Jetzt würde ich aber ganz genau hinschauen, ob nicht wieder irgendwelche Flüssigkeiten aus dem Netzteil tropfen


----------



## Gazelle (22. Oktober 2011)

*AW: Ärger mit Mindfactory, wie seht Ihr das?*

Ich meinte das als Kompliment!!!! Er hat nur etwas nicht kapiert, ein bisschen Spaß muss auch sein, ich hoffe er versteht das!
Also ich bin bisher mit MF zufrieden!


Ich schreib ihm auch eine dicke fette Lobeshymne auf seine Pinnwand wenn ich mein A450 in den Händen halte und der PC funktioniert


----------



## Atholon (22. Oktober 2011)

*AW: Ärger mit Mindfactory, wie seht Ihr das?*



quantenslipstream schrieb:


> Nö, ich glaube nicht, ich hatte ja per Vorkasse bestellt, wegen Midnight Shopping und das dauert halt immer etwas, bis die Bank sich mal bemüht das Geld zu überweisen.
> Ich denke, dass er Montag oder so bei euch rausgehen wird.
> Falls er Ende kommender Woche noch nicht da ist, melde ich mich noch mal bei dir.
> 
> Aber lieferbar ist der K2 doch noch, oder?


 
Wie gesagt... mit einer Vorgangsnummer kann ich direkt für den Vorgang antworten..... aber in dem Fall auch erst ab Montag wieder 



Sonntagsfahrer schrieb:


> Eins muss man aber ja sagen, anscheinend (das letzte mal das ich bei MF bestellt habe ist zugegebenermaßen etwas her) ist aber der Service von MF
> wirklich gut, wenn man Ansprechpartner hier im Forum hat die sich an einem SA Nachmittags mit unsere Probleme beschäftigt.
> Top


 Wir arbeiten stehts an unserem Service - manchmal in die falsche Richtung und manchmal in die richtige Richtung.

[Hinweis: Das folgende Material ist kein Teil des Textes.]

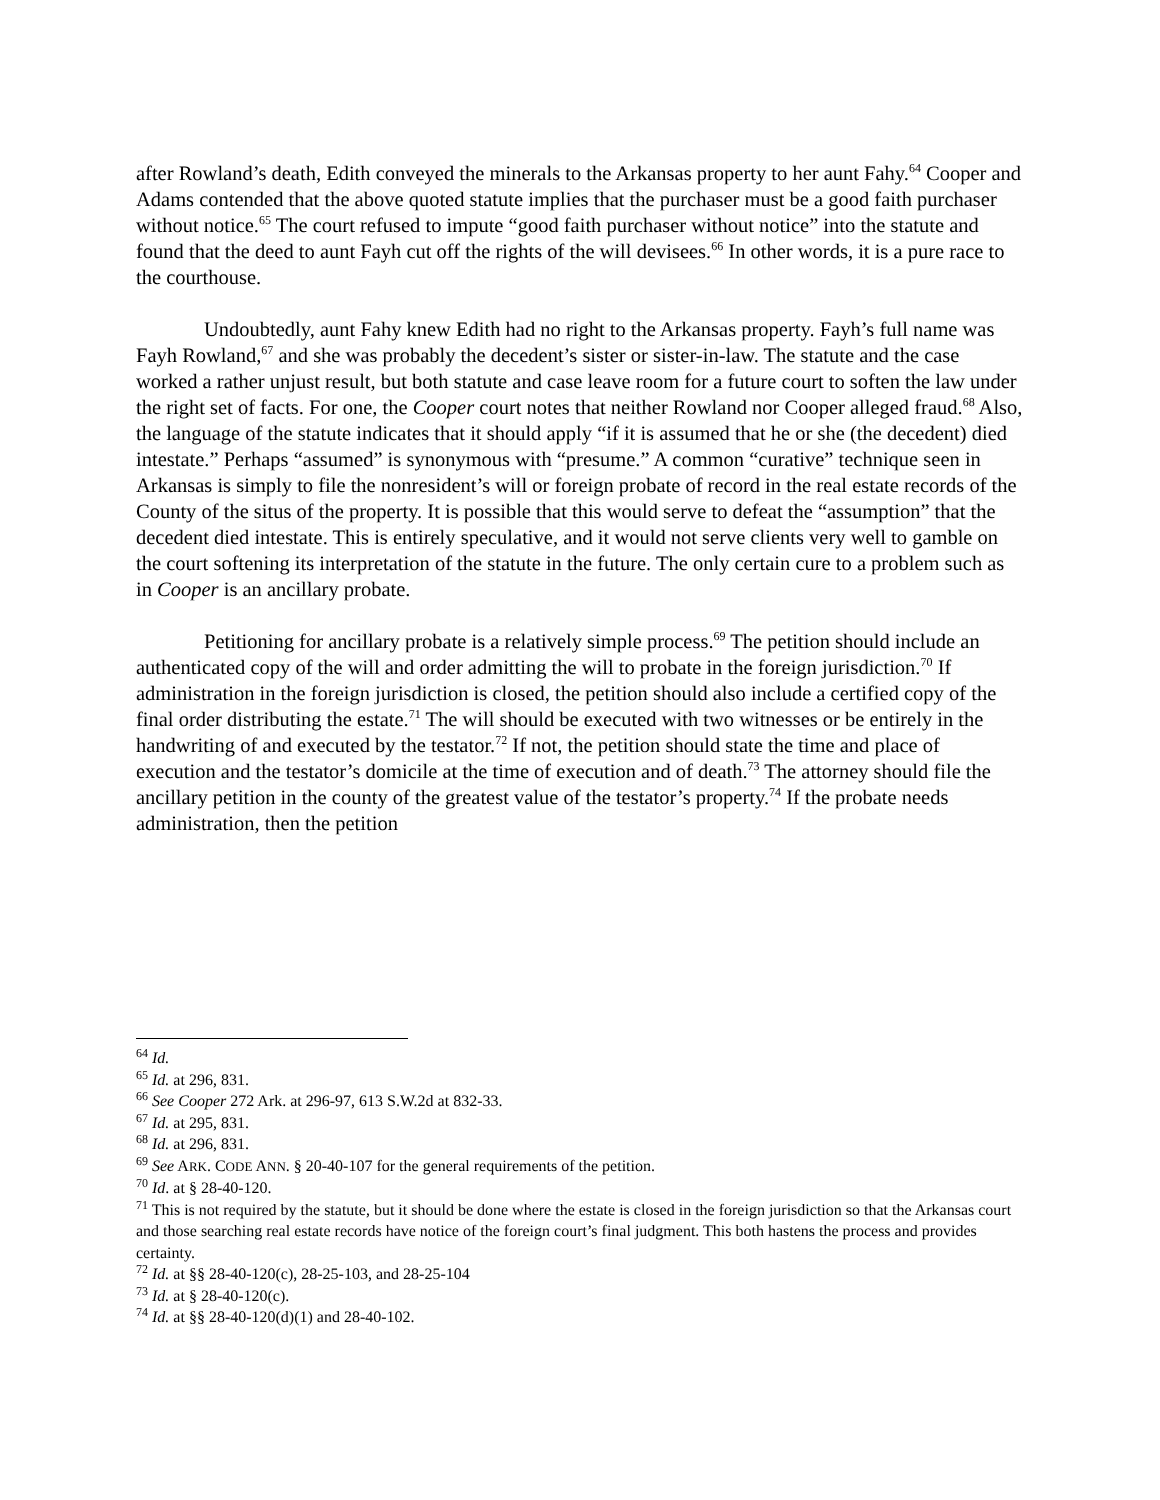after Rowland’s death, Edith conveyed the minerals to the Arkansas property to her aunt Fahy.<sup>64</sup> Cooper and Adams contended that the above quoted statute implies that the purchaser must be a good faith purchaser without notice.<sup>65</sup> The court refused to impute “good faith purchaser without notice” into the statute and found that the deed to aunt Fayh cut off the rights of the will devisees.<sup>66</sup> In other words, it is a pure race to the courthouse.
Undoubtedly, aunt Fahy knew Edith had no right to the Arkansas property. Fayh’s full name was Fayh Rowland,<sup>67</sup> and she was probably the decedent’s sister or sister-in-law. The statute and the case worked a rather unjust result, but both statute and case leave room for a future court to soften the law under the right set of facts. For one, the Cooper court notes that neither Rowland nor Cooper alleged fraud.<sup>68</sup> Also, the language of the statute indicates that it should apply “if it is assumed that he or she (the decedent) died intestate.” Perhaps “assumed” is synonymous with “presume.” A common “curative” technique seen in Arkansas is simply to file the nonresident’s will or foreign probate of record in the real estate records of the County of the situs of the property. It is possible that this would serve to defeat the “assumption” that the decedent died intestate. This is entirely speculative, and it would not serve clients very well to gamble on the court softening its interpretation of the statute in the future. The only certain cure to a problem such as in Cooper is an ancillary probate.
Petitioning for ancillary probate is a relatively simple process.<sup>69</sup> The petition should include an authenticated copy of the will and order admitting the will to probate in the foreign jurisdiction.<sup>70</sup> If administration in the foreign jurisdiction is closed, the petition should also include a certified copy of the final order distributing the estate.<sup>71</sup> The will should be executed with two witnesses or be entirely in the handwriting of and executed by the testator.<sup>72</sup> If not, the petition should state the time and place of execution and the testator’s domicile at the time of execution and of death.<sup>73</sup> The attorney should file the ancillary petition in the county of the greatest value of the testator’s property.<sup>74</sup> If the probate needs administration, then the petition
<sup>64</sup> Id.
<sup>65</sup> Id. at 296, 831.
<sup>66</sup> See Cooper 272 Ark. at 296-97, 613 S.W.2d at 832-33.
<sup>67</sup> Id. at 295, 831.
<sup>68</sup> Id. at 296, 831.
<sup>69</sup> See ARK. CODE ANN. § 20-40-107 for the general requirements of the petition.
<sup>70</sup> Id. at § 28-40-120.
<sup>71</sup> This is not required by the statute, but it should be done where the estate is closed in the foreign jurisdiction so that the Arkansas court and those searching real estate records have notice of the foreign court’s final judgment. This both hastens the process and provides certainty.
<sup>72</sup> Id. at §§ 28-40-120(c), 28-25-103, and 28-25-104
<sup>73</sup> Id. at § 28-40-120(c).
<sup>74</sup> Id. at §§ 28-40-120(d)(1) and 28-40-102.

Wichtig ist halt, dass man seine Fehler erkennt, ausbessert und in Erinnerung behält 



Gazelle schrieb:


> ...
> @Sonntagsfahrer: Der Support von Mindfactory ist super , die Mitarbeiter melden sich innerhalb einer viertel Stunde auf Mails, Atholon kapiert zwar nicht auf Anhieb was gemeint ist aber egal *nichts für ungut *, ist sehr höflich und bemüht sich individuell um jeden Kunden, also das nenne ich bis jetzt vorbildlich, hoffentlich bestätigt sich das wenn ich am Dienstag mein neues NT hab
> 
> 
> Und Atholon ist glaub ich der einzige, der die Namen von uns kennt


 
Das liegt manchmal auch an der Fragestellung 
Hauptsache wir bekommen das Netzteil schnell wieder raus...aber da bin ich recht zuversichtlich
Ich lese im übrigen so viele Namen jeden Tag - merken kann ich mir da kaum etwas. 
Außerdem bin auch ich noch ein Online-Zocker, der mit Nicknames eh meist besser was anfangen kann als mit Real-Namen

Edit:

Und im Spaß verstehen bin ich im übrigen ein ganz Großer


----------



## Sonntagsfahrer (22. Oktober 2011)

*AW: Ärger mit Mindfactory, wie seht Ihr das?*

Kann man euch eigentlich auch in WHV besuchen? Da meine Freundin wie war noch mal Ihr Nickname  aus Varel kommt, liegt das ja förmlich vor der Haustür.
Kommst du somit auch aus dem Norden oder seid ihr Outgesourced?


----------



## Atholon (22. Oktober 2011)

*AW: Ärger mit Mindfactory, wie seht Ihr das?*

Ich selbst wohne in der Nähe von Varel...daher ist es nicht an eine Fremdfirma abgegeben. Ich bin mit diesem Nick ebenfalls im Mindfactory-Forum unterwegs, muss dort auch zur Arbeit erscheinen und bekomme sogar Geld vom blauen Hardware-Markt.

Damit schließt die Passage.